- **Problem statement**: Everything in the entries except the pictures should be repeated exactly.

- **Records for processing**:
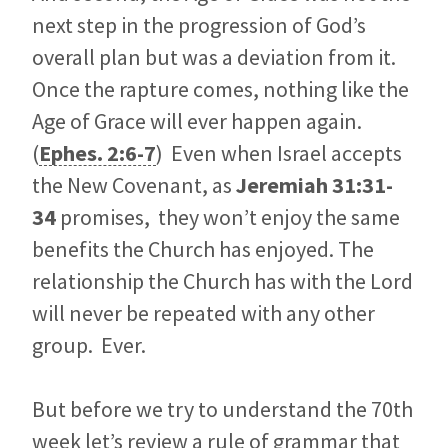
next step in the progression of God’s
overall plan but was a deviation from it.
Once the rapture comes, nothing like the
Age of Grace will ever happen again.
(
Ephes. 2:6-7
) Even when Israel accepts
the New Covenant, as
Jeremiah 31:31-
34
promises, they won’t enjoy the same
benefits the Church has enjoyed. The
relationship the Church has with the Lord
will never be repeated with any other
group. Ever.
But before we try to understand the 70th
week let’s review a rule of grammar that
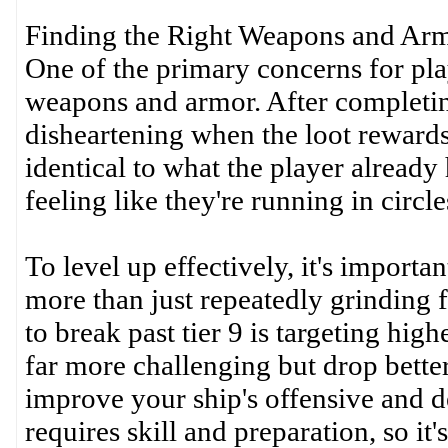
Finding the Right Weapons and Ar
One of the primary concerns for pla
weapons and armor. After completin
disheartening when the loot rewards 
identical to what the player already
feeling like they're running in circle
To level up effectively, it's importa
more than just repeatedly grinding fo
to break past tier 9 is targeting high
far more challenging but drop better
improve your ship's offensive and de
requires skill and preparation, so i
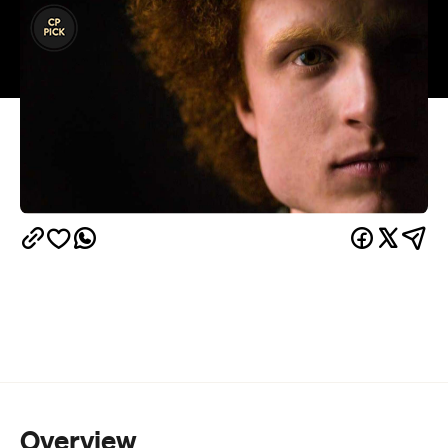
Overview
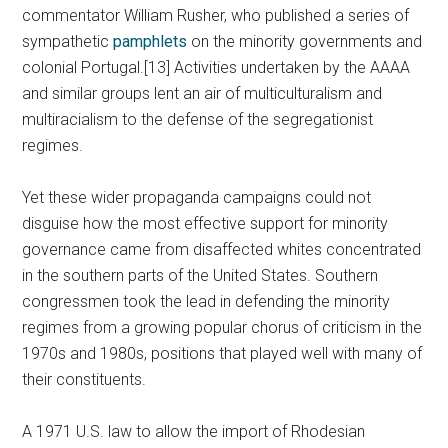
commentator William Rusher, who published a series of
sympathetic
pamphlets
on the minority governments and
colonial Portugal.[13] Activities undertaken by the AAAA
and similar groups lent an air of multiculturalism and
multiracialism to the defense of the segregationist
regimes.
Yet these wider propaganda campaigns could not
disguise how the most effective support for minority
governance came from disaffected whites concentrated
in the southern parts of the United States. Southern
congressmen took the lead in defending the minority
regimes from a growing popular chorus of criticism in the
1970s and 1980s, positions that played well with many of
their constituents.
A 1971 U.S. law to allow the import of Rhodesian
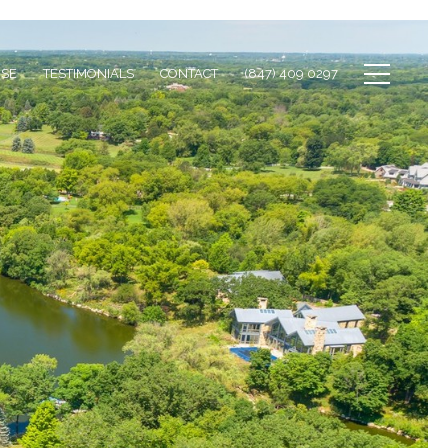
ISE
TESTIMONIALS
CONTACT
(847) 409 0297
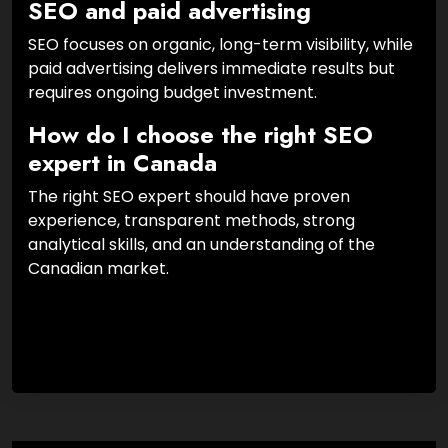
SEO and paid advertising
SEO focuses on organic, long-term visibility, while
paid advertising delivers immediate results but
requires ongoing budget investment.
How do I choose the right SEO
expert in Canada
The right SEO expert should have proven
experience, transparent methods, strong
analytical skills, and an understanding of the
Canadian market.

- **Exercise solution**:
next step in the progression of God’s
overall plan but was a deviation from it.
Once the rapture comes, nothing like the
Age of Grace will ever happen again.
(
Ephes. 2:6-7
) Even when Israel accepts
the New Covenant, as
Jeremiah 31:31-
34
promises, they won’t enjoy the same
benefits the Church has enjoyed. The
relationship the Church has with the Lord
will never be repeated with any other
group. Ever.
But before we try to understand the 70th
week let’s review a rule of grammar that
Finding the Right Weapons and Ar
One of the primary concerns for pla
weapons and armor. After completin
disheartening when the loot rewards 
identical to what the player already
feeling like they're running in circle
To level up effectively, it's importa
more than just repeatedly grinding fo
to break past tier 9 is targeting high
far more challenging but drop better
improve your ship's offensive and de
requires skill and preparation, so i
Overview
commentator William Rusher, who published a series of
sympathetic
pamphlets
on the minority governments and
colonial Portugal.[13] Activities undertaken by the AAAA
and similar groups lent an air of multiculturalism and
multiracialism to the defense of the segregationist
regimes.
Yet these wider propaganda campaigns could not
disguise how the most effective support for minority
governance came from disaffected whites concentrated
in the southern parts of the United States. Southern
congressmen took the lead in defending the minority
regimes from a growing popular chorus of criticism in the
1970s and 1980s, positions that played well with many of
their constituents.
A 1971 U.S. law to allow the import of Rhodesian
ISE
TESTIMONIALS
CONTACT
(847) 409 0297
SEO and paid advertising
SEO focuses on organic, long-term visibility, while
paid advertising delivers immediate results but
requires ongoing budget investment.
How do I choose the right SEO
expert in Canada
The right SEO expert should have proven
experience, transparent methods, strong
analytical skills, and an understanding of the
Canadian market.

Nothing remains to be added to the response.